In den Bundesländern, aber vor allem auch im Kreis aller noch lebenden Ex-VP-Chefs, also inklusive Ex-Kanzler Wolfgang Schüssel, warnt man Kurz vor dem Comeback der Politehe mit Blau. Denn das Risiko, dass diese erneut scheitern würde, ist extrem hoch.

In der FPÖ gibt es ebenfalls zwei Lager: Während Hofer und einige ehemalige Regierungsmitglieder unbedingt wieder in eine Regierung wollen, verlangen Ex-FPÖ-Innenminister Herbert Kickl und die blaue Basis dafür einen hohen Preis:

Kickl hat mittlerweile im oe24.TV-Interview offiziell bestätigt, dass das Innen­ministerium eine „Koalitionsbedingung“ für die FPÖ wäre. Das wiederum könnte sich Kurz, der Kickl als Person, aber auch andere FPÖler im Innenministerium offiziell ausgeschlossen hatte, nicht leisten.

Streit um Innenressort als unlösbares Problem

Poker.
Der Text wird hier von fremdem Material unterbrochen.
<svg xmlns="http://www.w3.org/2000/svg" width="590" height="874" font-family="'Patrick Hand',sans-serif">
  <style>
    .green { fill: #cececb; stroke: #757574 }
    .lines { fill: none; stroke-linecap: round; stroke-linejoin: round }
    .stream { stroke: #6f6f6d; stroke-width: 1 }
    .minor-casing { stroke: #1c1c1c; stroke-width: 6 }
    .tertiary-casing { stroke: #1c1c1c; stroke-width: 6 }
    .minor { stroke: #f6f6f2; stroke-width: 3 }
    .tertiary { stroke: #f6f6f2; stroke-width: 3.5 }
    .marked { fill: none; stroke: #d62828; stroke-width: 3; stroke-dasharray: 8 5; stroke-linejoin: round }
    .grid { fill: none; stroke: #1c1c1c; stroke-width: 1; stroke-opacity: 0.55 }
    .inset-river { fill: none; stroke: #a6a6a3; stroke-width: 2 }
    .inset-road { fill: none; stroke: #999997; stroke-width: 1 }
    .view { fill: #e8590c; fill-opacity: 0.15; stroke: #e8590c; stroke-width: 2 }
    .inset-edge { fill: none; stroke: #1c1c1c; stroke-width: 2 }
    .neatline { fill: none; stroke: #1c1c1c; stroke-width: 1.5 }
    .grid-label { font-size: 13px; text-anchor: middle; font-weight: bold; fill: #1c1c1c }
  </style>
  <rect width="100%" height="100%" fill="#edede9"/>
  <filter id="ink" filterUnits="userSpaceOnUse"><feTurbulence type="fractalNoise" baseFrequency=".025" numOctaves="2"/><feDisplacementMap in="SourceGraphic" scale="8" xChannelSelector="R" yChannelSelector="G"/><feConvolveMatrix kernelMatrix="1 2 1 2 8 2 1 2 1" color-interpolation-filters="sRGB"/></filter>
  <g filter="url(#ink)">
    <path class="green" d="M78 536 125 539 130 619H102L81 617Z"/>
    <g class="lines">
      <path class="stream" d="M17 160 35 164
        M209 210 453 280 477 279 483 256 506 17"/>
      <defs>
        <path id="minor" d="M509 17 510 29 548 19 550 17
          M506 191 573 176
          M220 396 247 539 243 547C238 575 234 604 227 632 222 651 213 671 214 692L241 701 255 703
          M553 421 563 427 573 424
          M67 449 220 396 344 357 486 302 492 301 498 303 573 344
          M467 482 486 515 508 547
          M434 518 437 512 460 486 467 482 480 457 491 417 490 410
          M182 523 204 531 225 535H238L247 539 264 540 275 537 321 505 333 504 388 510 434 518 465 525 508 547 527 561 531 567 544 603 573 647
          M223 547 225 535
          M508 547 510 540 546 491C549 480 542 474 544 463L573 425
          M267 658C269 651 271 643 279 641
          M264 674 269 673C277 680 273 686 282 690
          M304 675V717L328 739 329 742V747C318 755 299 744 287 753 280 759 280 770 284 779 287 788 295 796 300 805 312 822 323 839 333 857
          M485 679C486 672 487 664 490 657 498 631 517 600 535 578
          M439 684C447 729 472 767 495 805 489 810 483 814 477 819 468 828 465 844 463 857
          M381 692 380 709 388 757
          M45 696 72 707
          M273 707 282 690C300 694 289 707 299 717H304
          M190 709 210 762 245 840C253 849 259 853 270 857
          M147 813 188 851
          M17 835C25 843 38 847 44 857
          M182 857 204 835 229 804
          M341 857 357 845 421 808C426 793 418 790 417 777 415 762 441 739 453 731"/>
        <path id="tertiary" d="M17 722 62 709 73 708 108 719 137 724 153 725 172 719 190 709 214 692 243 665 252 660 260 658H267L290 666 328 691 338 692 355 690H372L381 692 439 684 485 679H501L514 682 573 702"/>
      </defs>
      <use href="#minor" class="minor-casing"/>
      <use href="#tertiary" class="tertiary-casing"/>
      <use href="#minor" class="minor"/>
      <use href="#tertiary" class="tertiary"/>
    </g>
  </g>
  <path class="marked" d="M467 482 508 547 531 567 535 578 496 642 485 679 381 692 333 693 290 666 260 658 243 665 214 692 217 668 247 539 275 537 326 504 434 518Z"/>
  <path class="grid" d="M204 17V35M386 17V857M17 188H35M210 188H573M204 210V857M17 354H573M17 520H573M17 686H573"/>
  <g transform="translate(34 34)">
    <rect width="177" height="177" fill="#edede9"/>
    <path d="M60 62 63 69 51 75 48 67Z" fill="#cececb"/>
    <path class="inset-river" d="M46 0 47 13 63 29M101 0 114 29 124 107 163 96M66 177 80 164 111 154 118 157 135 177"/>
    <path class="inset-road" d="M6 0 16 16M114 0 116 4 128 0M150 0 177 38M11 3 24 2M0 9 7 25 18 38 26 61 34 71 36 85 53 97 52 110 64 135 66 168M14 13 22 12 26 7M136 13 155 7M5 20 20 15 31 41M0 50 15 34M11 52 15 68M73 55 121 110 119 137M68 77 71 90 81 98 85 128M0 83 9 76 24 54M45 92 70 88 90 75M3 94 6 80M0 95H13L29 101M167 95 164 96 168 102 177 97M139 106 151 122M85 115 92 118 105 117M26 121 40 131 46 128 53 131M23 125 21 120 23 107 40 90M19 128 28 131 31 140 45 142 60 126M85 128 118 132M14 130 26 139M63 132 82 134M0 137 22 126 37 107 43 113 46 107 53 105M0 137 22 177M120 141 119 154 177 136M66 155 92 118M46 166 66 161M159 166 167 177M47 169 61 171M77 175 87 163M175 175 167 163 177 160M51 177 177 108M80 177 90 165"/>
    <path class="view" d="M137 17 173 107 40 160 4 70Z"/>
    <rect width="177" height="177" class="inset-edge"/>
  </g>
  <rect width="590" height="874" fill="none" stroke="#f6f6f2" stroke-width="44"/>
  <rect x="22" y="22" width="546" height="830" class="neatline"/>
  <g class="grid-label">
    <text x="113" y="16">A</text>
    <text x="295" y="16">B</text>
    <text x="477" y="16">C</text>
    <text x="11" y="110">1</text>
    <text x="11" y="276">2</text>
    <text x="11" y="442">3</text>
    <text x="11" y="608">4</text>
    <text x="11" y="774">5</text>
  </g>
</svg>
Der Streit um das ­Innenressort könnte zum unlösbaren Problem für Türkis-Blau werden.

Denn, auch wenn Hofer kompromissbereit wäre, so hat doch Kickl das Sagen in der FPÖ. Funktionäre und Basis – jenseits der FPÖ ­Oberösterreich – folgen ihm blind. Sie würden eine Abkehr von Kickl als „Verrat“ ansehen.

Aber selbst, falls Hofer die Seinen – und vor allem Kickl – doch dazu bringen würde, auf das Innenministerium zu verzichten, wäre VP-FP immer noch äußerst schwierig.
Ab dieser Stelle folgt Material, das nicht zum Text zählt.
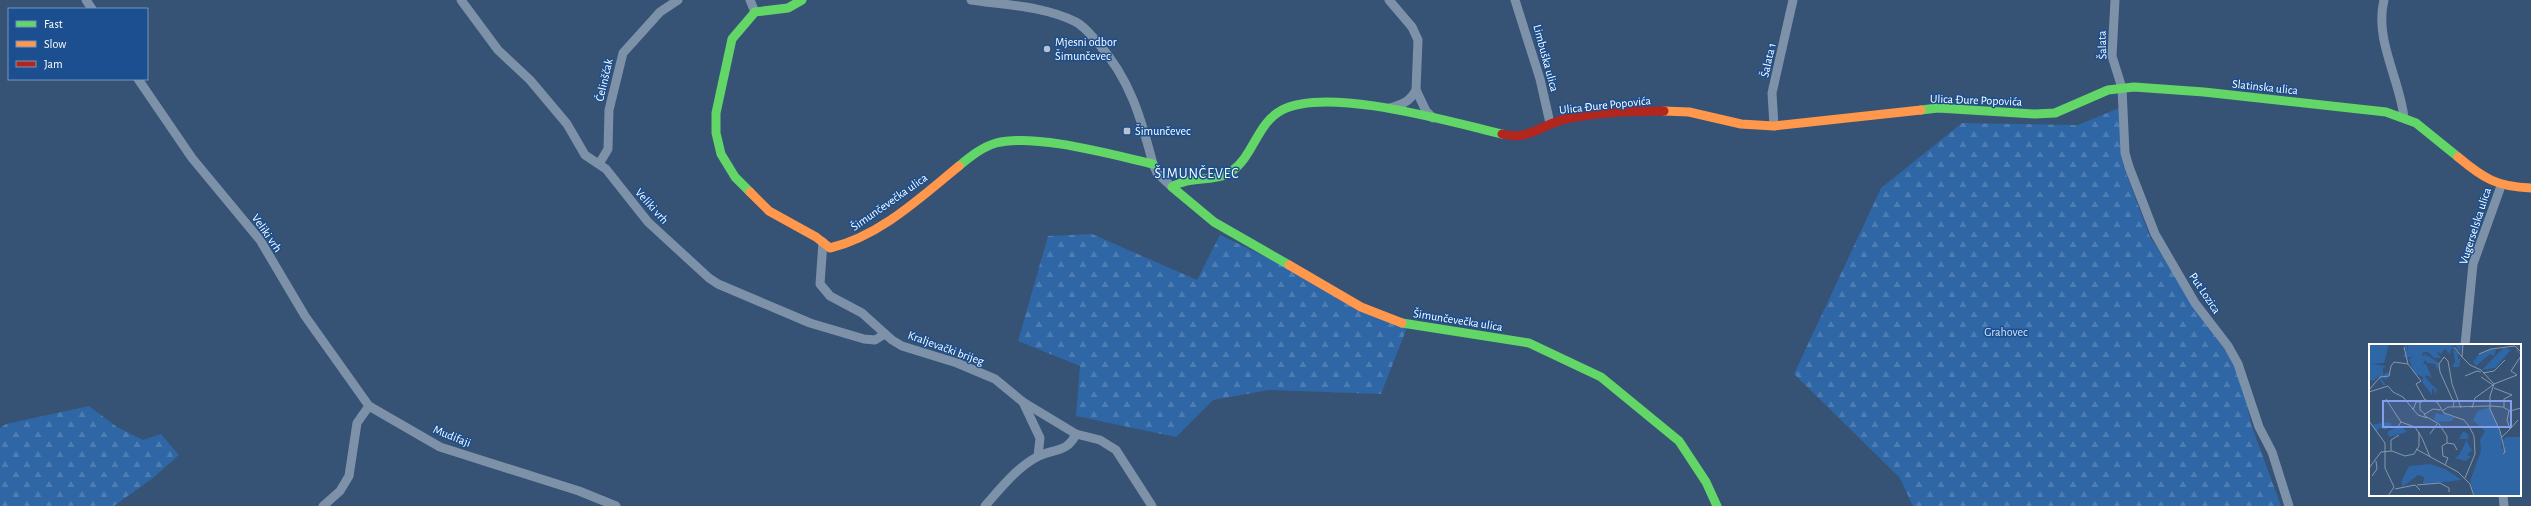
<svg xmlns="http://www.w3.org/2000/svg" width="2531" height="506" font-family="'Alegreya Sans',sans-serif">
<defs>
<pattern id="forest-firs" width="22" height="20" patternUnits="userSpaceOnUse"><rect width="22" height="20" fill="#2f66a5"/><path d="M5 1l3.5 6h-7zM16 11l3.5 6h-7z" fill="#4e7db2"/></pattern>
</defs>
<rect width="100%" height="100%" fill="#365274"/>
<g fill="url(#forest-firs)">
<path d="M2119,108L2123,165L2150,237L2226,352L2242,380L2251,424L2281,506H1913L1900,478L1794,374L1881,188L1962,123L2078,125Z"/>
<path d="M1092,234L1197,280L1220,235L1408,325L1381,394L1269,390L1213,400L1176,437L1076,416L1080,366L1018,341L1048,236Z"/>
<path d="M89,406L117,427L143,440L161,434L179,455L153,478L114,506H0V428L6,424Z"/>
</g>
<g fill="none" stroke-linecap="round" stroke-linejoin="round">
<g stroke="#7d92a8" stroke-width="9">
<path d="M86,0L92,9"/>
<path d="M461,0L498,50L530,80L567,124L585,155L606,169L648,222L709,278L718,284L810,323L864,339L875,340L885,334"/>
<path d="M750,0L755,12"/>
<path d="M971,0C1005,5 1045,6 1076,22C1085,27 1091,35 1098,43C1130,79 1141,118 1153,164L1157,173L1172,187"/>
<path d="M1515,0L1540,79L1550,123"/>
<path d="M2115,0L2112,56L2122,88L2125,153L2129,167L2155,234L2195,303L2228,346L2238,364L2259,427L2272,452L2289,506"/>
<path d="M2384,0C2374,40 2400,79 2404,118"/>
<path d="M138,79L192,158L260,240L305,316L369,406"/>
<path d="M1416,90L1426,111L1433,118"/>
<path d="M1389,108C1401,105 1410,102 1416,90L1418,40L1412,27L1389,0"/>
<path d="M1774,126L1772,93L1793,0"/>
<path d="M599,164L608,149L609,110L623,53L660,12L678,0"/>
<path d="M823,242L820,284L830,296L862,313L892,340L902,346L957,363L995,379L1023,402L1076,434L1100,440L1116,450L1152,506"/>
<path d="M2465,345L2473,264L2501,186"/>
<path d="M1023,402L1040,438L1038,456"/>
<path d="M2503,495L2504,506"/>
<path d="M323,506L340,491L349,476L357,423L369,406L440,447L579,491L616,506"/>
<path d="M985,506C1000,489 1018,466 1039,456C1055,448 1067,453 1076,434"/>
</g>
<g stroke="#63d668" stroke-width="9">
<path d="M1921,110L1938,108L2035,114L2055,113L2108,90L2134,87L2204,92L2386,112L2416,123L2458,157"/>
<path d="M959,166C970,157 982,147 996,143C1035,133 1113,155 1153,164"/>
<path d="M750,192L735,177L721,154L716,133V113L732,39L755,12L788,8L802,0"/>
<path d="M1289,265L1214,222L1172,187C1190,175 1215,183 1232,171C1254,155 1257,123 1282,110C1328,86 1451,122 1502,134"/>
<path d="M1402,323L1529,343L1601,377L1679,441L1706,482L1717,506"/>
</g>
<g stroke="#ff974d" stroke-width="9">
<path d="M1664,111L1689,112L1741,124L1774,126L1921,110"/>
<path d="M2458,157C2483,178 2497,187 2531,188"/>
<path d="M750,192L769,211L816,237L830,248C880,236 921,197 959,166"/>
<path d="M1289,265L1361,307L1402,323"/>
</g>
<path stroke="#b3261e" stroke-width="9" d="M1502,134C1530,141 1541,124 1566,119C1597,112 1632,111 1664,111"/>
</g>
<g fill="#b9c2ce" stroke="#1b4f8f" stroke-width="1.5">
<circle cx="1047" cy="49" r="4"/>
<rect x="1123" y="127" width="8" height="8" rx="2"/>
</g>
<g text-anchor="middle" dominant-baseline="central" stroke-width="3" stroke-linejoin="round" paint-order="stroke">
<g font-size="12" fill="#fff" stroke="#1b4f8f" text-anchor="start">
<text x="1055" y="42">Mjesni odbor<tspan x="1055" dy="14">Šimunčevec</tspan></text>
<text x="1135" y="131">Šimunčevec</text>
</g>
<g font-size="12" fill="#fff" stroke="#1b4f8f">
<text transform="translate(2102 45) rotate(-92)">Šalata</text>
<text transform="translate(1546 58) rotate(75)">Limbuška ulica</text>
<text transform="translate(1768 60) rotate(-77)">Šalata 1</text>
<text transform="translate(604 80) rotate(-77)">Čelinščak</text>
<text transform="translate(2265 87) rotate(6)">Slatinska ulica</text>
<text transform="translate(1976 100) rotate(2)">Ulica Đure Popovića</text>
<text transform="translate(1605 105) rotate(-6)">Ulica Đure Popovića</text>
<text transform="translate(889 202) rotate(-35)">Šimunčevečka ulica</text>
<text transform="translate(652 206) rotate(48)">Veliki vrh</text>
<text transform="translate(2475 226) rotate(-72)">Vugerselska ulica</text>
<text transform="translate(267 233) rotate(55)">Veliki vrh</text>
<text transform="translate(2205 293) rotate(56)">Put Lozica</text>
<text transform="translate(1458 320) rotate(9)">Šimunčevečka ulica</text>
<text transform="translate(946 348) rotate(20)">Kraljevački brijeg</text>
<text transform="translate(452 436) rotate(22)">Mudifaji</text>
</g>
<g font-size="12" fill="#cfe3fa" stroke="#1b4f8f">
<text x="2006" y="332">Grahovec</text>
</g>
<g font-size="14" letter-spacing="1" fill="#fff" stroke="#1b4f8f">
<text x="1197" y="174">ŠIMUNČEVEC</text>
</g>
</g>
<g transform="translate(2369 344)">
<rect width="152" height="152" fill="#365274"/>
<path d="M0,0H20L15,19L2,20L18,22L14,24V31L18,28L22,30L16,36L15,33L12,34L17,41H14L9,32L5,37L0,36V18L2,16H0ZM35,0H38L39,9V0H93L92,7L88,6L87,1L83,3L89,9V15L92,14L90,23H83L86,18L84,5H82L81,10L76,5L72,10L67,7L72,14H65L59,8H54L53,13L57,9L56,14L58,11L70,19L69,26L66,20L58,19L56,16L54,20H57L63,34L57,31L56,33L68,46L66,51L65,45H63V51L53,38L54,33L45,29L40,15L43,13H34L37,8ZM135,3L142,6L126,24L113,26ZM123,5L127,6L125,12L121,10L107,22L104,18L110,10ZM121,63L132,91L133,105L136,103L133,97L137,93H152V152H106L101,137L112,107L111,96L116,87L104,76L109,67ZM67,69L74,71L75,69L85,74L83,77L68,78L65,75ZM18,78L23,80L17,86L11,84L7,88L3,81ZM25,84H34L38,88L20,93L18,88ZM94,87L100,91L98,98L103,106L98,111L102,113L96,117L86,114L90,111L98,95H90ZM61,120L76,125L93,136L56,140L54,139L55,133L49,131L33,143V136L40,122Z" fill="#2f66a5"/>
<path fill="none" stroke="#3b618d" stroke-width="2" d="M149,0L148,7L152,10"/>
<path fill="none" stroke="#8697ac" stroke-width="1" d="M94,0L93,13L101,21L112,26L125,40M35,3L39,20M85,3L93,13M110,10L122,5L146,2L152,8M75,13L70,20L71,28L85,59L84,63M75,13L79,17L83,40L92,64M114,29L125,27L136,16M20,32L22,22L25,18L39,20L52,37L47,40L56,56L51,59V66L56,70L64,65L72,66M96,32L108,27L112,28M112,33L124,41M125,44L143,51L135,55V63M0,46L11,33L20,32M0,48L19,42L24,48L34,53L49,71L58,74M17,55L32,78M56,56L68,58L75,69L95,76L100,82L105,92L106,110L96,134M103,64L106,54L124,41M44,66L47,58H52M73,67L79,63L122,62L134,63L141,67L152,64M55,70L56,72L70,80L78,92V99L85,100L88,106M0,77L16,99V124L25,143L19,152M28,84L32,78L46,83L53,94L61,113M141,85L149,76M61,90L68,80M133,93L141,85L138,76L140,67M47,105L89,128L101,140L105,152M22,107V96L30,91M134,110L136,108L131,87L121,65V52L125,40L148,31L142,27L152,12M76,121L79,114L74,112L73,102L78,99M0,124L12,108L23,107L36,112L45,110L50,102V88M3,132L8,125L7,117M48,141L71,139L80,144V148M26,145L46,141L51,146"/>
<path fill="#839eea" fill-opacity="0.15" stroke="#839eea" stroke-width="2" d="M14,57H142V83H14Z"/>
<rect width="152" height="152" fill="none" stroke="#fff" stroke-width="2"/>
</g>
<rect x="8" y="8" width="140" height="72" fill="#1b4f8f" stroke="#7695bc"/>
<rect x="16" y="21" width="20" height="6" fill="#63d668" stroke="#7695bc"/>
<text x="44" y="28" font-size="12" fill="#ffffff">Fast</text>
<rect x="16" y="41" width="20" height="6" fill="#ff974d" stroke="#7695bc"/>
<text x="44" y="48" font-size="12" fill="#ffffff">Slow</text>
<rect x="16" y="61" width="20" height="6" fill="#b3261e" stroke="#7695bc"/>
<text x="44" y="68" font-size="12" fill="#ffffff">Jam</text>
</svg>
Schüssel warnt Kurz vor Kickl als Jörg Haider

Der lange Schatten. Vor allem Ex-Kanzler Schüssel und einstige VP-Minister aus der ersten schwarz-blauen Koalition (2000 bis 2002) können dem VP-Kanzlerkandidaten berichten, was ihm blühen würde, wenn Kickl „nur“ Klubobmann würde. Wie einst Haider, der als Kärntner Landeshauptmann damals einige Monate in den Ministerrat kooptiert wurde, würde Kickl als Klubchef automatisch in den entscheidenden Sitzungen dieser neuerlichen Regierung sitzen. „Es war von Anfang an mühsam mit Kickl“, berichtete Kurz bereits im kleinen Kreis von den letzten Jahren.

Das wäre freilich ein Spaziergang sans souci im Vergleich zu dem, was Kurz und die Seinen bei einer Neuauflage mit einem wütenden Kickl erwarten würde.

Wie einst Haider – Susanne Riess als Vizekanzlerin und ihr Ministerteam waren tatsächlich meist kompromissbereit in der Koalition mit Schüssel – würde der einstige blaue Generalsekretär die Oppositionspolitik von innen her betreiben. Was immer Hofer als potenzieller Vizekanzler ausmachen würde, könnte Kickl mit Hilfe der blauen Basis hintertreiben. Wie es weiland Jörg Haider gemacht hatte. Bis es zum blauen Aufstand in Knittelfeld gegen VP-FP kam.

Zudem würde der 50-jäh­rige Kärntner Kickl auch inhaltlich hohe Forderungen stellen: Abschaffung der ­Mitgliedsbeiträge für Wirtschaftskammer und Arbeiterkammer, eine noch restriktivere Zuwanderungs­politik und keine Einsparungen im Sozialbereich. Er würde danach trachten, Kurz konsequent öffentlich vorzuführen. So lange, bis die ÖVP de facto erneut die Reißleine ziehen müsste. Ob Kurz wohl dieses Risiko eingeht?